Skip site navigation (1)Skip section navigation (2)
Date:      Sun, 25 Oct 1998 13:36:42 -0800
From:      Studded <Studded@gorean.org>
To:        Kris Kirby <kris@airnet.net>
Cc:        FreeBSD Questions <freebsd-questions@FreeBSD.ORG>
Subject:   Re: Time calibration ?
Message-ID:  <363399EA.9A18FC2C@gorean.org>
References:  <Pine.NEB.3.96.981024182211.363c-100000@ds9.dreamhaven.org> <3632EBDA.FD5F1529@gorean.org> <3632ABA7.EC8B2529@airnet.net>

next in thread | previous in thread | raw e-mail | index | archive | help
Kris Kirby wrote:
> 
> Studded wrote:
> 
> >         The use of peering for time synchronization is often misunderstood. The
> > purpose of a peer network is to keep *your* machines in synch with one
> > another, as opposed to the purpose of a server -> client relationship
> > which is designed to keep your network in synch with an outside source.
-------------------------
GIVEN EXERCISE 1 → Write down the listing line for line, starting with its first line and going on through the line with "38: (142, 282)".
The email and the listing are unrelated to each other.
-------------------------
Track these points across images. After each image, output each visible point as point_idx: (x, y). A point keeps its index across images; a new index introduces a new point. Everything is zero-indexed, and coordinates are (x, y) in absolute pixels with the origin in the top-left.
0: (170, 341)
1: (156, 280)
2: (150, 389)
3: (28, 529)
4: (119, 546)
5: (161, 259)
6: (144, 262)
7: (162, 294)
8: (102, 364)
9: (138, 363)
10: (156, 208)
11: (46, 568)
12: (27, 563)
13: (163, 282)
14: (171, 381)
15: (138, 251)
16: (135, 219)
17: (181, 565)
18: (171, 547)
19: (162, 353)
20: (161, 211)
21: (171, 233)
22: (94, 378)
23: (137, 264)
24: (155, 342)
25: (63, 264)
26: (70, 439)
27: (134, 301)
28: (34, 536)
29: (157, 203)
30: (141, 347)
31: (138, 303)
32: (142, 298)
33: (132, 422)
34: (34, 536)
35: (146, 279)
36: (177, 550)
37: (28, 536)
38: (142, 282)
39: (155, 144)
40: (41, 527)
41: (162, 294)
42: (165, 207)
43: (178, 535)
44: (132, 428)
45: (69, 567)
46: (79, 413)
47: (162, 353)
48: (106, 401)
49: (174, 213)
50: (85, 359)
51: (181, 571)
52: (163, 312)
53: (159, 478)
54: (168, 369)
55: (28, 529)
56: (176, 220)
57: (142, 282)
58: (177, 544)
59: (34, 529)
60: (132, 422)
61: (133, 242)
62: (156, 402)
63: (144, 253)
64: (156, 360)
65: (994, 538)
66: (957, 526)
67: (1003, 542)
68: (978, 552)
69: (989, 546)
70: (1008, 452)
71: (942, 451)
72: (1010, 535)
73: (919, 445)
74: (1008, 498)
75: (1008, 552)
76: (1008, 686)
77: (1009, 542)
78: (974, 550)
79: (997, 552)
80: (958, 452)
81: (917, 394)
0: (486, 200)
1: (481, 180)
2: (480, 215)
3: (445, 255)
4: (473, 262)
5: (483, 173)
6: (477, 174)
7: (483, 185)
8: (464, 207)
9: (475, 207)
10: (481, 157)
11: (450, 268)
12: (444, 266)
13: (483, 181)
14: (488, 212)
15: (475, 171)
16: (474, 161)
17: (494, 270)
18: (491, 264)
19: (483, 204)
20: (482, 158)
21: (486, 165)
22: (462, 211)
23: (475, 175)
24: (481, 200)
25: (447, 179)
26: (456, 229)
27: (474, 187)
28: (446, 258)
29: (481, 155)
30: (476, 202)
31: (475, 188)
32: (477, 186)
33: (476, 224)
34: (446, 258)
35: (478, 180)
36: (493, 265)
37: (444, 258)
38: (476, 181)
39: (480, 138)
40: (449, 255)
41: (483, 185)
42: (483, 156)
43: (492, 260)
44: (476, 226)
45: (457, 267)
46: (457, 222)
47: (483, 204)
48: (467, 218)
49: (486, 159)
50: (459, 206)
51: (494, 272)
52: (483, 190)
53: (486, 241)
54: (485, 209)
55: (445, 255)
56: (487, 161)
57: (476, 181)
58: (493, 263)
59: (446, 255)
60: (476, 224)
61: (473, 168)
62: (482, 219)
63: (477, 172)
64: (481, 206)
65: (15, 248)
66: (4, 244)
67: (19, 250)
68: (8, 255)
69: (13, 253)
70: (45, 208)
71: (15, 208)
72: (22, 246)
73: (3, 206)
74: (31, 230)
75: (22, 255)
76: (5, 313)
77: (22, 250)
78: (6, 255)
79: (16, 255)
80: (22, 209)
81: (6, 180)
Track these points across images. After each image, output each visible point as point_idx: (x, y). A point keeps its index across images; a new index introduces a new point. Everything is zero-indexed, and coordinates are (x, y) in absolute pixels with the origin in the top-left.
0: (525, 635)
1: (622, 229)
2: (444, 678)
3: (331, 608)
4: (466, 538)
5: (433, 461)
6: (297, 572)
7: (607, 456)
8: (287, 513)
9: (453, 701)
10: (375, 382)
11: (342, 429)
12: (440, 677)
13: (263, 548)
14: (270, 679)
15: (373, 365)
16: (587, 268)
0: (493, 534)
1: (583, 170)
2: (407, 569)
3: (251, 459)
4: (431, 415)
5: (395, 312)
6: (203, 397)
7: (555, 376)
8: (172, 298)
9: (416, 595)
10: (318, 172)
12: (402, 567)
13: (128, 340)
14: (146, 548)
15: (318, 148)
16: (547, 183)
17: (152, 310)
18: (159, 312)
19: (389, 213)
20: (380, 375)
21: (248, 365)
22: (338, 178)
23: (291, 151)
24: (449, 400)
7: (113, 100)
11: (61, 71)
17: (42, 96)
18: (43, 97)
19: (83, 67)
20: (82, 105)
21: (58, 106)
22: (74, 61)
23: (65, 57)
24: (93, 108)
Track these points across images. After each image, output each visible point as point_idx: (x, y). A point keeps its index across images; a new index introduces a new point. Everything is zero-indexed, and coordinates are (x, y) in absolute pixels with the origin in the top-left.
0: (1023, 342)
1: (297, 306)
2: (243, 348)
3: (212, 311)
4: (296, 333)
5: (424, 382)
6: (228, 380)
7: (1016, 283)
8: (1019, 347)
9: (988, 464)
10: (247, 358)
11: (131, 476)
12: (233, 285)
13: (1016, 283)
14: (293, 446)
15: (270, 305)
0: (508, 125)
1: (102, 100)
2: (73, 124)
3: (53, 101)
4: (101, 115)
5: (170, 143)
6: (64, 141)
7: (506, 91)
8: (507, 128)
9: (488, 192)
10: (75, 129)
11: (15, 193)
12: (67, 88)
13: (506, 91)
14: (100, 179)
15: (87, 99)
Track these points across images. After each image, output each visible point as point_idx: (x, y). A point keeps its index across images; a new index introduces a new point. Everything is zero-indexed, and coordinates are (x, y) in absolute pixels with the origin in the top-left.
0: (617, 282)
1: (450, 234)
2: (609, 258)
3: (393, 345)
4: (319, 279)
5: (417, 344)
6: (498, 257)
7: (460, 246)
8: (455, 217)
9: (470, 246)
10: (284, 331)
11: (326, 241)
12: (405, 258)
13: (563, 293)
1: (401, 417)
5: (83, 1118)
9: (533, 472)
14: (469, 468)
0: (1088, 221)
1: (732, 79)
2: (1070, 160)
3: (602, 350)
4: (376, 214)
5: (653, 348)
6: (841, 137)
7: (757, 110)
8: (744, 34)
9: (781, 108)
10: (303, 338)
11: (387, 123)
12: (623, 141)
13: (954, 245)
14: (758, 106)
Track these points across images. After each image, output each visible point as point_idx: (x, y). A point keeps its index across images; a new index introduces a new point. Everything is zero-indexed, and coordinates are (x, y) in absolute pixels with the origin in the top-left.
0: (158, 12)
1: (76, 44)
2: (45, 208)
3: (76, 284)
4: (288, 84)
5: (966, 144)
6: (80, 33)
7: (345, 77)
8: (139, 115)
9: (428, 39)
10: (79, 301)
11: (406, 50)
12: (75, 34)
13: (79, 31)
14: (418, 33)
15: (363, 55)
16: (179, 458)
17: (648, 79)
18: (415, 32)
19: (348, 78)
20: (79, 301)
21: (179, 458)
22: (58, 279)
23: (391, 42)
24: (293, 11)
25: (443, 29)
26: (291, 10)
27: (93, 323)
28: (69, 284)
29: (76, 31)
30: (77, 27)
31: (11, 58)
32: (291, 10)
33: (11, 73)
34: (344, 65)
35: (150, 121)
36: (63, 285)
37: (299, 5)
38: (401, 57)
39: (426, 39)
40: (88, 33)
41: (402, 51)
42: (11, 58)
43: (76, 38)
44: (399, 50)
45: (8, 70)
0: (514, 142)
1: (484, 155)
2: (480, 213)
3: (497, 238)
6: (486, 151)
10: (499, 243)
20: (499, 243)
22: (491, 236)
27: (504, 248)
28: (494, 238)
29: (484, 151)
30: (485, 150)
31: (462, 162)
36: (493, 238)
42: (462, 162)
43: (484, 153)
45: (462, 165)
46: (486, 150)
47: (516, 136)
-------------------------
GIVEN EXERCISE 2 → From the email, extract the passage starting with "next in thread" and going on through "an outside source.", copying it word for word.

EXPECTED ANSWER 1 →
Track these points across images. After each image, output each visible point as point_idx: (x, y). A point keeps its index across images; a new index introduces a new point. Everything is zero-indexed, and coordinates are (x, y) in absolute pixels with the origin in the top-left.
0: (170, 341)
1: (156, 280)
2: (150, 389)
3: (28, 529)
4: (119, 546)
5: (161, 259)
6: (144, 262)
7: (162, 294)
8: (102, 364)
9: (138, 363)
10: (156, 208)
11: (46, 568)
12: (27, 563)
13: (163, 282)
14: (171, 381)
15: (138, 251)
16: (135, 219)
17: (181, 565)
18: (171, 547)
19: (162, 353)
20: (161, 211)
21: (171, 233)
22: (94, 378)
23: (137, 264)
24: (155, 342)
25: (63, 264)
26: (70, 439)
27: (134, 301)
28: (34, 536)
29: (157, 203)
30: (141, 347)
31: (138, 303)
32: (142, 298)
33: (132, 422)
34: (34, 536)
35: (146, 279)
36: (177, 550)
37: (28, 536)
38: (142, 282)

EXPECTED ANSWER 2 →
next in thread | previous in thread | raw e-mail | index | archive | help
Kris Kirby wrote:
> 
> Studded wrote:
> 
> >         The use of peering for time synchronization is often misunderstood. The
> > purpose of a peer network is to keep *your* machines in synch with one
> > another, as opposed to the purpose of a server -> client relationship
> > which is designed to keep your network in synch with an outside source.